Kışın, gölet uykuya dalar ve mavi buz tabakası ile kaplıdır. Sabah, insanlar tünemiş ve mızrakları yakalamak için ona gelirler. Köylüler ve hatta bütün buz baltaları yaz için buzla dolu.
Walden Göleti halkının dibine sahip olmadığına inanılıyor. 1846'nın başında, bir pusula, zincir ve lotla donanmış olan Toro, tabanı bulur ve havuzun derinliğini ölçer.
Mart sonu - Nisan başı gölet açılır. Sabahları ve öğleden sonraları güneş ışığının etkisi altında, vızıldar ve sonra uyanan bir adamı uzatır ve esner. Toro için tüm Dünya yaşayan bir varlıktır. Güneyden dönen bahar kazlarında, ördekler, güvercinler, kırlangıçlar gölet üzerinde uçar, kurbağalar ve kaplumbağalar ortaya çıkar. Çim yeşile dönmeye başlar. Bahar sabahı tüm günahların affedilmesini ve manevi yeniden doğuş çağrısını getirir. Thoreau insanların doğa ile uyum içinde yaşaması, emirlerini dinlemesi gerektiğine inanıyor. Vahşi doğa onlarla bir arada bulunmasaydı, durgunluk şehirlerin yaşamına gelirdi, çünkü onlar için bir canlılık kaynağıdır. Bir kişi her şeyi aynı anda bilmek ve doğanın gizemini çözümsüz bırakmak ister. Kendi başına üstün kuvvetler olduğunu bilmelidir.
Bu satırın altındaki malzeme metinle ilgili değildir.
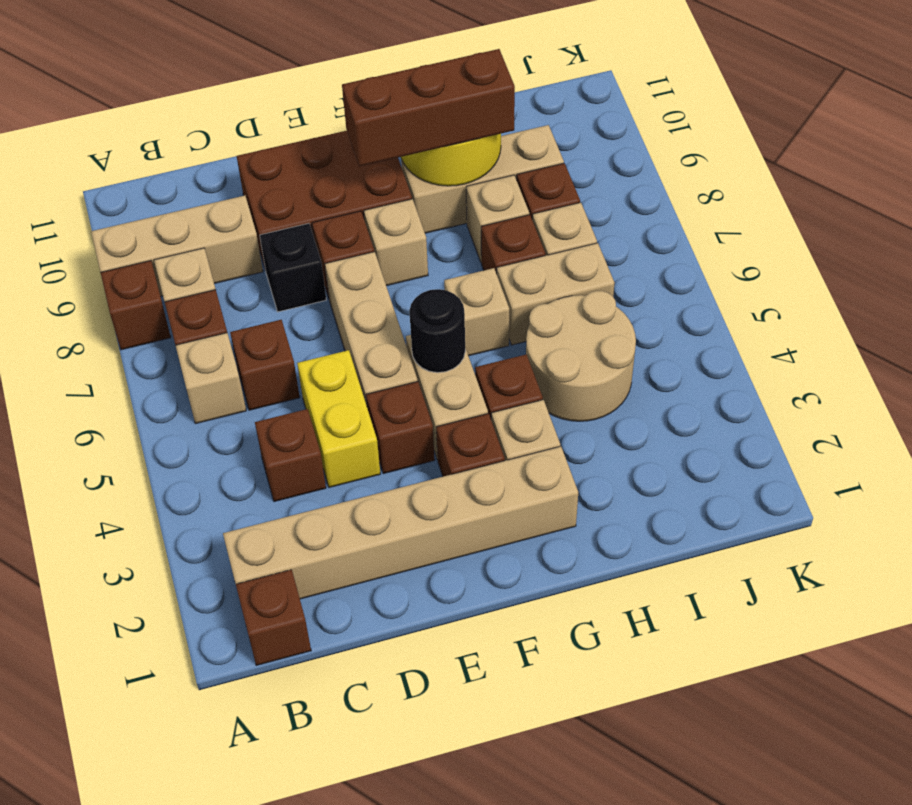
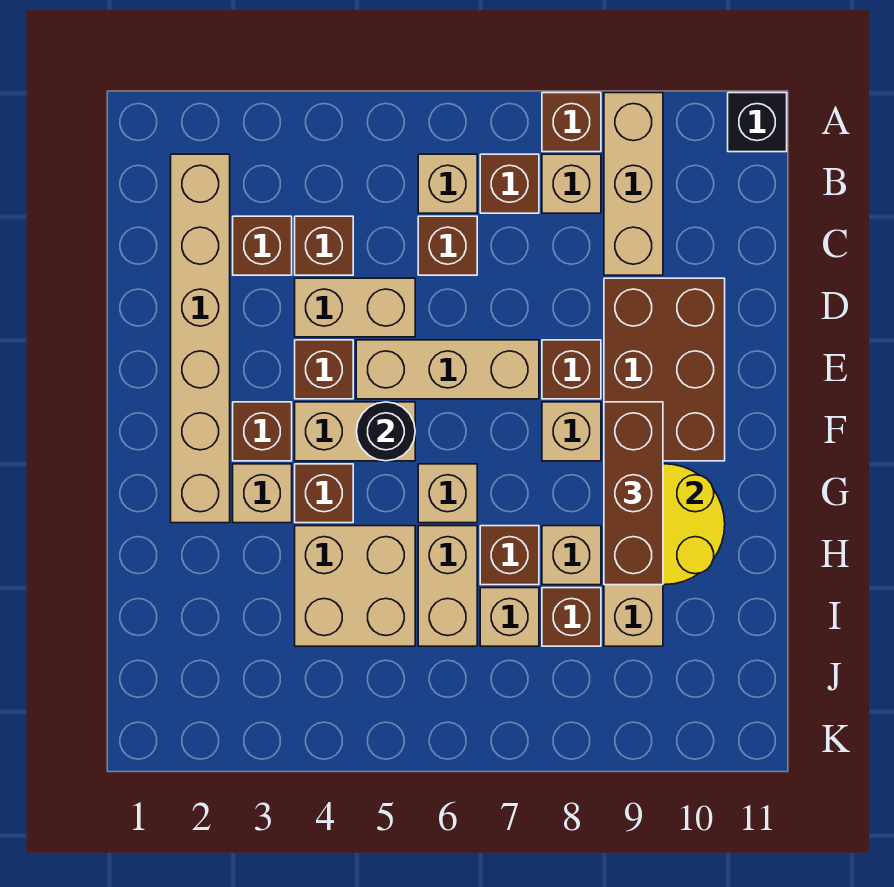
brown 1x1 brick [236,570,311,666] -> brown 1x1 brick moved to [233,216,292,275]
yellow 1x2 brick [297,350,380,487] -> tan 1x2 brick [295,278,415,337]
black 1x1 brick [260,223,326,312] -> black 1x1 brick moved to [728,93,787,152]
tan 2x2 round brick [526,291,636,421] -> tan 2x2 brick [295,526,415,646]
Böylece Toro'nun ormandaki yaşamının ilk yılı sona erer. İkinci yıl ona çok benziyor ve yazar onu tanımlamıyor. 6 Eylül 1847'de Thoreau sonunda Walden'den ayrıldı.
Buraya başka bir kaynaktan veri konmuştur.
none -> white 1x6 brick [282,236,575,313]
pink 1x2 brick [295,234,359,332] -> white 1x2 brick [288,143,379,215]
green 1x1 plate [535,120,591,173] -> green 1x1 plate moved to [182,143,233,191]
Yerleştiği eşit derecede önemli nedenlerle ormandan ayrılıyor. Görünüşe göre birkaç hayat daha yaşamalı ve zaten dövülmüş yolu izlememeli. Bir kişi cesurca rüyasına giderse, günlük hayata verilmeyen bir başarı bekler. Bu durumda, hayatı yüksek yasalara uymaya başlar ve üstün özgürlük kazanır. Hayatını ne kadar basitleştirirse, dünya yasaları ona o kadar basit görünür; yalnızlık, yoksulluk, güçsüzlük onun için var olmaz. Başkalarını anlamak bile gerekli değildir, çünkü tüm kitlesel aptallıkları ve sözleşmeleri hüküm sürmektedir. Herkes kendi işini yapmaya çalışmalı, doğduğu şey haline gelmelidir. Modern insanlık ve modern insan, eski halklara kıyasla pigmeler gibi görünebilirse, Thoreau'ya göre, kendi ruhunuzu incelemek ve geliştirmek için "pigmelerin en büyüğü" olmaya çalışmanız gerekir.